Workers are compensated per hours worked. The FLSA defines work as “all time during which an employee is necessarily required to be on the employer’s premises.” Meaning, you are to be compensated for all time spent at workplace, including when you are “on call” at the location. Employees also get paid for “waiting time,” when they are not actually performing an assignment, but remain idle until tasks are doled out.
The FLSA says that you may be paid for 20-minute rest periods. However, 30-minute breaks for meals are not payable time for hours worked.

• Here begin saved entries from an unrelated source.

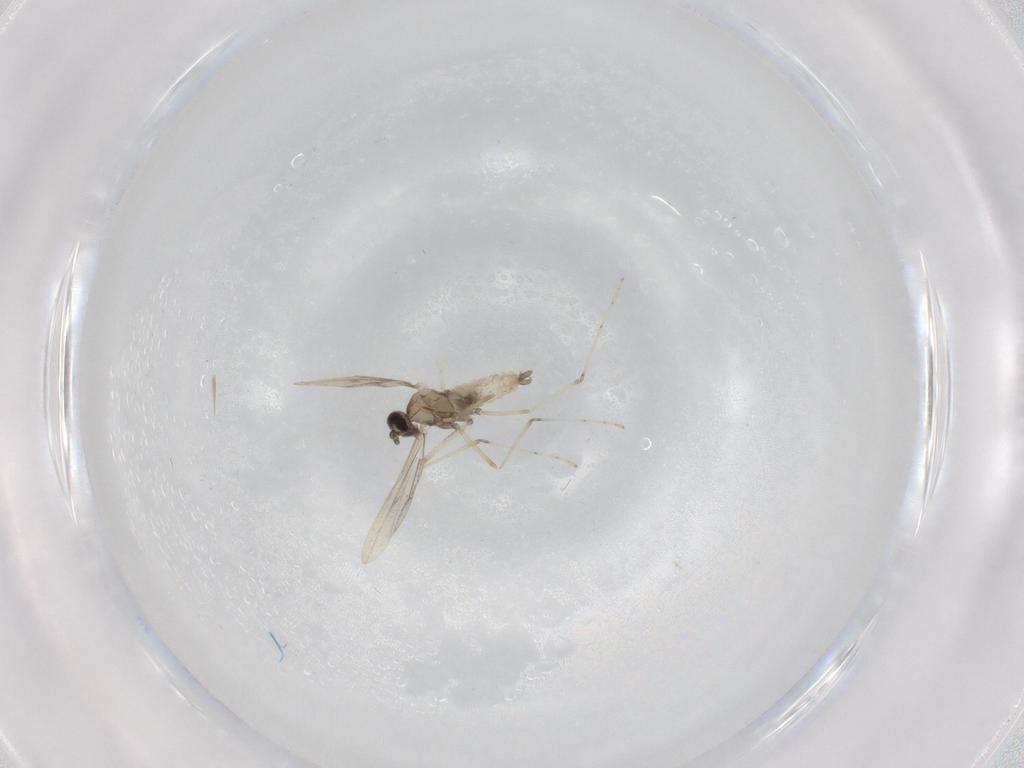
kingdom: Animalia
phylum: Arthropoda
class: Insecta
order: Diptera
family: Cecidomyiidae
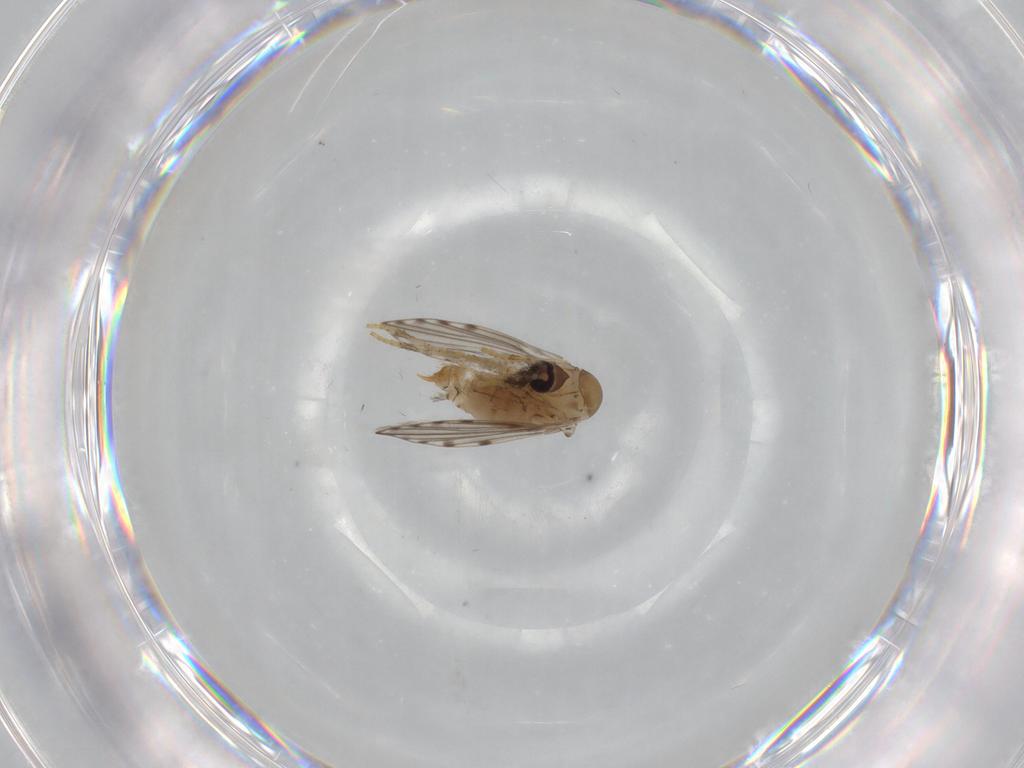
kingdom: Animalia
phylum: Arthropoda
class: Insecta
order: Diptera
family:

You are paid at least the minimum wage for up to 40 hours worked per week. The Fair Labor Standards Act set minimum wages at $7.25 per hour, as of July 24, 2009. State law also carries jurisdiction to set minimum wages; and the Department of Labor indicates that you are entitled to earn the higher amount between the state and federal mandates.
Work that exceeds 40 hours per week, for any 7-day / 168 hour time period, is defined as overtime. Overtime pay is calculated at a rate that is at least one and one half times that of your regular wages. There are no set time limits in terms of work schedule for employees that are at, or over the age of 16.
Child labor laws are enacted to safeguard the educational opportunities and general well being of our nation’s minors. This legislation sets limits according to age and the type of work. 16 and 17-year-olds are allowed to have nonhazardous occupations for unlimited amounts of time. Hazardous activity is related to operating heavy machinery and power-driven hoists.
14 and 15-year-old youngsters are generally limited to employment within the recreational sector. These youth cannot work during school hours and are limited to 18-hour workweeks when school is in session. These 18-hour workweeks are extended to 40-hour maximums when school is out. 14 and 15-year-olds cannot be scheduled to work before 7 a.m.
13-year olds and younger may work for their parents within nonhazardous roles. Children can work as performers, deliver newspapers, babysit and complete domestic chores for pay at any age.
Federal law requires that your employer post the Fair Labor Standards Act at the job site. Employers keep records pertaining to hours worked and wages paid out to employees. The FLSA orders employers to preserve payroll records for at least three years.